First Lady Boakai praised the partnership and its broader social benefits, pointing to complementary initiatives such as the “Educating Linda” scholarship programme, which supports 40 underprivileged high-achieving girls annually, and recent distributions of 3,000 school-item sets in Liberia.

The Merck Foundation also launched nine children’s storybooks on health and social issues and announced an open call for creative awards in partnership with the First Lady’s office to boost public awareness on health topics.

The conference brought together African and Asian leaders and focused on scaling health capacity, women’s empowerment and social transformation in underserved communities.
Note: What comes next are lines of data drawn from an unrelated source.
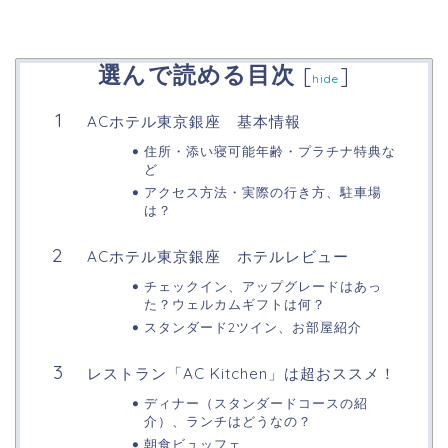
選んで読める目次
[
]
hide
ACホテル東京銀座 基本情報
住所・添い寝可能年齢・プラチナ特典な
ど
アクセス方法・実際の行き方、駐車場
は？
ACホテル東京銀座 ホテルレビュー
チェックイン、アップグレードはあっ
た？ウェルカムギフトは何？
スタンダード2ツイン、お部屋紹介
レストラン「AC Kitchen」は超おススメ！
ディナー（スタンダードコースの紹
介）、ランチはどうなの？
朝食ビュッフェ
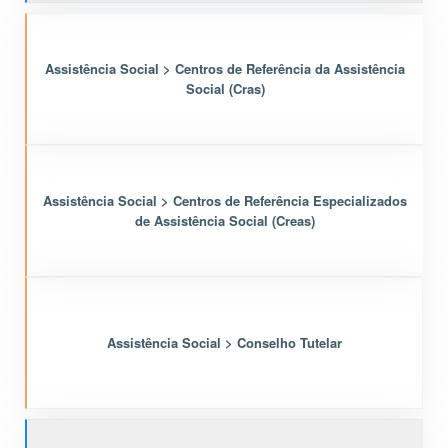
Assistência Social > Centros de Referência da Assistência
Social (Cras)
Assistência Social > Centros de Referência Especializados
de Assistência Social (Creas)
Assistência Social > Conselho Tutelar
Merck Foundation officials said the organisation has provided more than 2,500 scholarships to healthcare providers from 52 countries across 44 underserved specialties and has trained thousands of media professionals to improve health communication.

Health sector observers welcomed the scholarships as a positive step but urged the government and partners to ensure that trained specialists are retained in public facilities, that their skills are integrated into broader health-system planning, and that investments in infrastructure and supplies keep pace with human-resource development.

The Merck Foundation said country-wise impact reports and future strategies to expand training and outreach were discussed at the summit, reflecting an ongoing effort to strengthen health systems through targeted specialist education and community engagement.